Wise to introduce bill on intelligent design

Wise to introduce bill on intelligent design
The senator wants it to balance Florida science standards that require the teaching of evolution.
By Matt Soergel - 2/8/2009 - original
Amid much controversy a year ago, the Florida Board of Education approved new standards that require public schools to teach that the scientific theory of evolution is the foundation of all biological science.

But don't think that battle is over. Not even close.

State Sen. Stephen Wise, a Jacksonville Republican, said he plans to introduce a bill to require teachers who teach evolution to also discuss the idea of intelligent design.

Intelligent design is the concept that life is so complex that it couldn't occur naturally but must have had an intelligent force working to make it happen.

Wise, the chief sponsor of the bill, expects the Senate to take it up when it meets in March. He said its intent is simple: "If you're going to teach evolution, then you have to teach the other side so you can have critical thinking."

Wise said that if the Legislature passes the bill, he wouldn't be surprised if there's a legal challenge.

"You just never know. They use the courts all the time. I guess if they have enough money they can get it in the courts," he said. "Someplace along the line you've got to be able to make a value judgment of what it is you think is the appropriate thing."

Intelligent design has been in the courts before. In 2005, a federal judge barred a Pennsylvania school district from teaching intelligent design in public schools, calling it an example of "breathtaking inanity." The judge, a Republican, wrote that there was "overwhelming evidence" that the theory is a "religious view," not scientific theory.

Wise's planned bill isn't a surprise to those who favor teaching evolution.

"We were expecting some sort of effort to blunt evolution education," said Paul Cottle, a physics professor at Florida State University who helped draft the year-old science standards on evolution. "What you are describing is one of the tools in the standard anti-evolution toolbox."

It won't be the first time the Legislature has addressed the issue.

After the standards were approved in February 2008, the Senate and House each passed bills that would require public schools to teach "critical analysis" of evolution. The majority in both chambers said they wanted to protect teachers from being punished if they questioned evolution.

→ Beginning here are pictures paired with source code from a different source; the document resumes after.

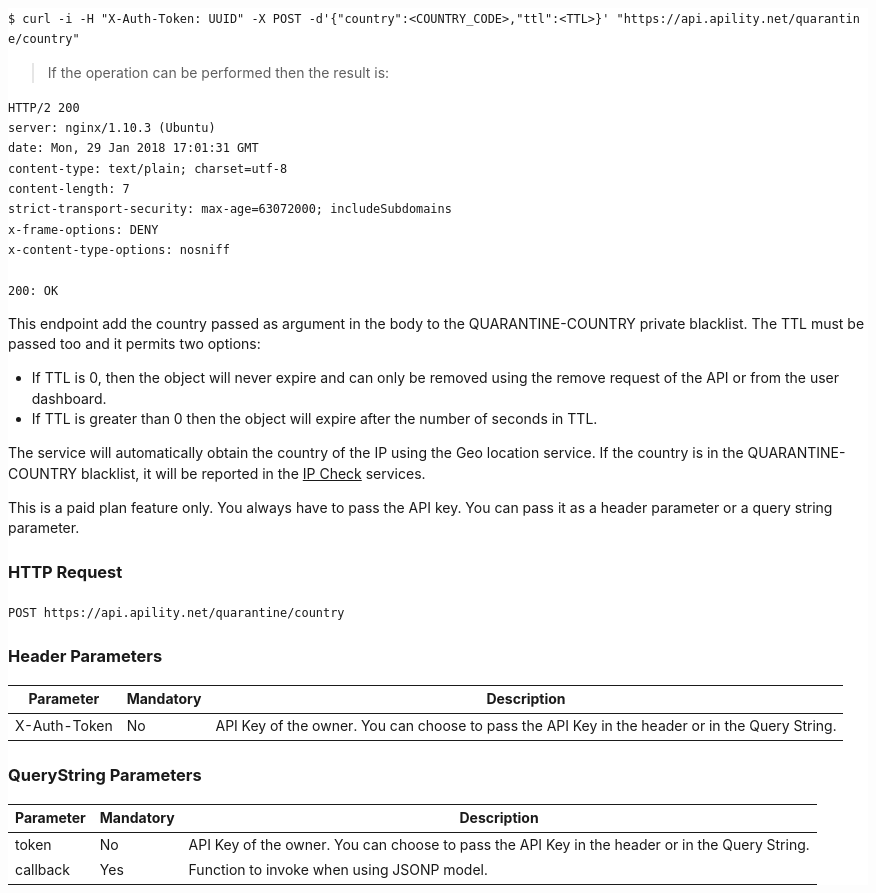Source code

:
 ```shell
$ curl -i -H "X-Auth-Token: UUID" -X POST -d'{"country":<COUNTRY_CODE>,"ttl":<TTL>}' "https://api.apility.net/quarantine/country"
```

>If the operation can be performed then the result is:

```shell
HTTP/2 200
server: nginx/1.10.3 (Ubuntu)
date: Mon, 29 Jan 2018 17:01:31 GMT
content-type: text/plain; charset=utf-8
content-length: 7
strict-transport-security: max-age=63072000; includeSubdomains
x-frame-options: DENY
x-content-type-options: nosniff

200: OK
```


This endpoint add the country passed as argument in the body to the QUARANTINE-COUNTRY private blacklist. The TTL must be passed too and it permits two options:

- If TTL is 0, then the object will never expire and can only be removed using the remove request of the API or from the user dashboard.
- If TTL is greater than 0 then the object will expire after the number of seconds in TTL.

The service will automatically obtain the country of the IP using the Geo location service. If the country is in the QUARANTINE-COUNTRY blacklist, it will be reported in the [IP Check](#ip-check) services.


<aside class="success">
This is a paid plan feature only. You always have to pass the API key. You can pass it as a header parameter or a query string parameter.
</aside>

### HTTP Request

`POST https://api.apility.net/quarantine/country`

### Header Parameters

Parameter    | Mandatory | Description
------------ | --------- | -----------
X-Auth-Token | No | API Key of the owner. You can choose to pass the API Key in the header or in the Query String.

### QueryString Parameters

Parameter    | Mandatory | Description
------------ | --------- | -----------
token | No | API Key of the owner. You can choose to pass the API Key in the header or in the Query String.
callback | Yes | Function to invoke when using JSONP model.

That effort died in the Legislature, however, because the two chambers weren't able to reconcile their plans into a single bill.

'A lot of hate mail'

This time around, though, Wise - a co-sponsor of the 2008 bill in the Senate - said he expects the House plan to be extremely similar to the one he will introduce. That should make it easier to pass, he said.

Wise acknowledges it's a controversial subject. "I got a lot of hate mail last year," he said. "You'd think I'd never gone to school, that I was Cro-Magnon man, that I just got out of a cave or something."

Those bills were a deliberate effort to "undermine" the new Florida standards on evolution, said Brandon Haught of Florida Citizens for Science, a group supportive of teaching evolution.

"My group is keeping an eye out for this bill to pop up again," he said. "Hopefully legislators are worried about other things."

Court challenge anticipated

In classrooms, little has changed since the Board of Education's evolution decision, said David Campbell, a science teacher at Orange Park's Ridgeview High who helped write the new science standards. School districts will put them into practice over the next few years, giving students time to incorporate the knowledge as they take the science FCAT exam in 11th grade. In addition, textbooks need to be developed and paid for, and teachers need to be trained, though he wonders where the money will come from for that.

If the Legislature passes a bill on intelligent design, Campbell expects it will be challenged. "I think if they pass anything like the bills they passed last year, they're looking at an almost certain lawsuit, which will cost big bucks," he said.

Rep. Alan Hays, a Republican from Umatilla, sponsored the "critical analysis" bill in the House last year and said he would support a similar effort this session. He thinks it's likely to pass this time in a close vote.

"The thing we learned last year is that, No. 1, we must keep the discussion scientific. I don't know of anyone who is in favor of teaching religion in public," he said. "We want the students to know that the theory of evolution is only a theory, it has never ever been scientifically proven, and it should be accepted as that."

'This is a national effort'

Cottle called the controversy over evolution a "strange component in the culture wars." He said he's met biology teachers who are constantly challenged by students who refuse to accept evolution, which - far from being "just a theory" - is accepted by the vast majority of scientists.

"It's like students have been put up to it by their pastors," he said. "And I'm sure there are cases of religious students feeling harassed because they're being asked to study this."

The controversy will continue, he said.

"This is a national effort, and it's not nearly over," he said.

Indeed, Hays traveled Friday to Virginia for a symposium at Liberty University School of Law on "Intelligent Design and Public School Curriculum."

He was to be a guest speaker, discussing the legislative side of the issue.

Hays said part of his beliefs come from his training as a dentist, which involved an extensive education in anatomy.

"How can anyone study the human body and deny that it was created by a higher power?" he said. "It is one magnificent collection of genius.

"It is not an accident that happened to come together."